So I bagged it all up & took it home in the first batch of stuff that I packed up in some boxes I found in the office for peoples stuff. I even had one of the boxes colapse & fall back down the stairs at the station, someone helped me with that one.

The keybaord was pulled to be used in another project at a latwer date from the parts unit. The other thing was the display cable hasd been physicaly cut making it harder to get working as I did not know its pinout. So the parts unit would be partd out to get the othet one working.

The HDD in its caddy. The boot floppy disk that came with it worked but did not boot properly, luckily the drive worked so I used my IBM MSDOS 3.3 disks.

The HDD turned out to be dead, but it was fun messing with. Shame as it would of benifited from having a functioanl one.

The main thing that needed swapping was the display. Once the display transplant was complete it worked perfictly, maybe one day I will fix the other panel & find out if the other motherboard works.

After playing with the HDD & it not working I then moved onto putting two FDDs in the machine which was an option for these machine back in the 80s. However no matter how I configued the machine it never did accept the second FDD which was & still is anoying. I might need to change a jumper setting on the drive at some point.

Luckily the disk that came with the working machine was still readable, despite the lack of an ability to boot properly. This was important as t is the only way of configering the BIOS. This was a common trait on these vintae machines, although some of them did have a BISO you would enter on boot from spamming the keyboard. It's an old tradition these days.

The other thing this neded was a new BIOS battery, the original one was thankfuly a Lithium one, so no leakage. I charged up an 18650, soldered the old battery wires to it & hey presto I have a working BIOS battery in the computer again. Turns out the 4.2V was not a problem, most of this old logic is 5V anyway.

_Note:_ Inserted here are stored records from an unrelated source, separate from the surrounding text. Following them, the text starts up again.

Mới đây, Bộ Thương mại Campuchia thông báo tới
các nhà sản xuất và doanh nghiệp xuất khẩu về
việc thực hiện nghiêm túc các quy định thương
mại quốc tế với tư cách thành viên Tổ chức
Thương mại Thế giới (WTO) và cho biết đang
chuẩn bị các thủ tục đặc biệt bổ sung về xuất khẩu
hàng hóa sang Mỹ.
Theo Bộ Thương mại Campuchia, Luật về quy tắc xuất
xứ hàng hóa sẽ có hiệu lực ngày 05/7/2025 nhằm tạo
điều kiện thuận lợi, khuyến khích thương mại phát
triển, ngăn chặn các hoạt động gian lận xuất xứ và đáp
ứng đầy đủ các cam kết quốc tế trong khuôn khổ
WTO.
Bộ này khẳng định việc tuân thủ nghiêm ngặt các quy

The battery has been in the laptop for over a year, clost to two years now.

With the main OS disk being fulty & it not working with the second FDD & the HDD being dead. I needed a new OS disk. Lucily for my IBM 5150 restore I bought some 80s IBM MSDOS 3.3 disks. So I took the 720KB disk & then proceeded to copy a backup disk with the included software as they recomended backing up your disks in the 80s. So I did that.

After that I did the pain stakeing provccess of copying the custoom Toshiba software over to the newly created OS disk for the machine.